Barrathon and Beyond


Having lived in Scotland for almost 10 years and never been out to the Western Isles I'd started to feel that a trip was well overdue.  I've been out on climbing trips to Pabbay and Mingulay before, with quick overnight stops in Castlebay on Barra, but the full 130 mile trip up through the Uists, Harris and Lewis was still undone.  Sarah had heard about the half-marathon on Barra - the brilliantly named Barrathon - which seemed like a good starting point for an adventure, and luckily we managed to get an entry in the 45 minutes it took to fill up.  So, we booked ferry tickets, did some training, packed Sarah's battered old Ford Escort and headed west to Oban.  


Race-day dawned damp and breezy, and the prospect of leaving our cosy wee tent on the Vatersay machair in short shorts and skimpy vest wasn't all that appealing.  On the start line the cloud slowly started to lift and  drizzle dwindled as the local priest (local celeb from the BBC's An Island Parish, no less) fired the starting pistol and 1hr29minutes of angst and suffering began.  It was only my second half marathon (last one in 2004, that's how much road running I do) and although I'm probably much fitter now I only improved on my time by 10 minutes, but it earned me 8th place.  Also, it's a pretty hilly course, with a brilliantly long climb up the side of Heaval at 11miles, just when you don't want it.

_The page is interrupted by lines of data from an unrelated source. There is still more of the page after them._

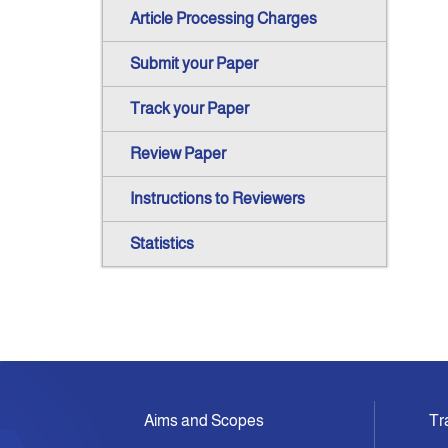
Article Processing Charges
Submit your Paper
Track your Paper
Review Paper
Instructions to Reviewers
Statistics
Aims and Scopes
Tr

Disciplined Sarah had stuck to a training plan and was aiming for sub-2hrs.  She was a bit miffed to miss it by 2 minutes, but given the hilly course I'd let her have it, especially given that it's the longest continual run she's done (mountain marathons don't count, it's all walking!).  I'm really proud of her dedication.
The next day we went to find Breaker Wall, a nice crag on Barra that's been fairly recently developed (info on Colin Moody's site here) and after some scary sheath-cutting abseiling (my fault) did a brilliant E2 called Druth's Groove and a nice aptly named Diff called Escape Route under the watchful eyes of a rather bemused grey seal.  

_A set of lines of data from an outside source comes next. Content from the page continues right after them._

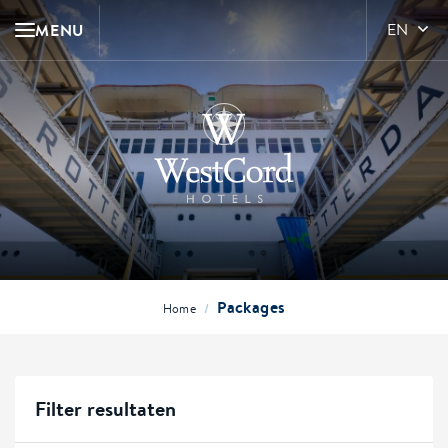
MENU
EN
Packages
/
Home
Filter resultaten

Druth's Groove, Breaker Wall, Barra
We laugh afterwards: 50m ab rope soon becomes 2x25m ab ropes.
From Barra to Eriskay, to South Uist, to Benbecula, to North Uist, to Berneray - big skies, empty spaces, sandy beaches, historic sites, museums, tea, cake, not much exercise.  These islands felt a bit like the land that time forgot, still following the seasonal crofting cycles - small houses dotted across the landscape, grey, pebble-dashed, functional.  Even the occasional nods to the modern world, like the military base and airfield on Benbecula, felt old and impoverished, like looking at archive footage of the 70s and 80s.

Sarah and the Sea
Eventually we docked at Leverburgh on South Harris, a much more familiar (and much preferred) landscape of hills and rock.  A quick run up Clisham the next day then off to the tiny island of Bernera off Lewis' west coast.  Here we found our favourite beach of the trip at Bostadh, where an Iron Age village had been hidden in the dunes for centuries, to be exposed to our inquisitive eyes by an Atlantic storm in 1993 then re-buried to preserve.  We found Creag Liam nearby and I mustered some psyche for my first ever deep water solo - Mini Tsunami, 4a, 20m, S2 (what ever that means), first done by the heroic Jules Lines.  Suffice to say, getting to the bottom of the route was far harder than 4a, and you really wouldn't want to fall off from much higher than the first 10 metres (the shaking started when a hold broke at about 15 metres).  An intense, deep experience, that will live on for a long time.
Part way up Mini-Tsunami at Creag Liam, Lewis.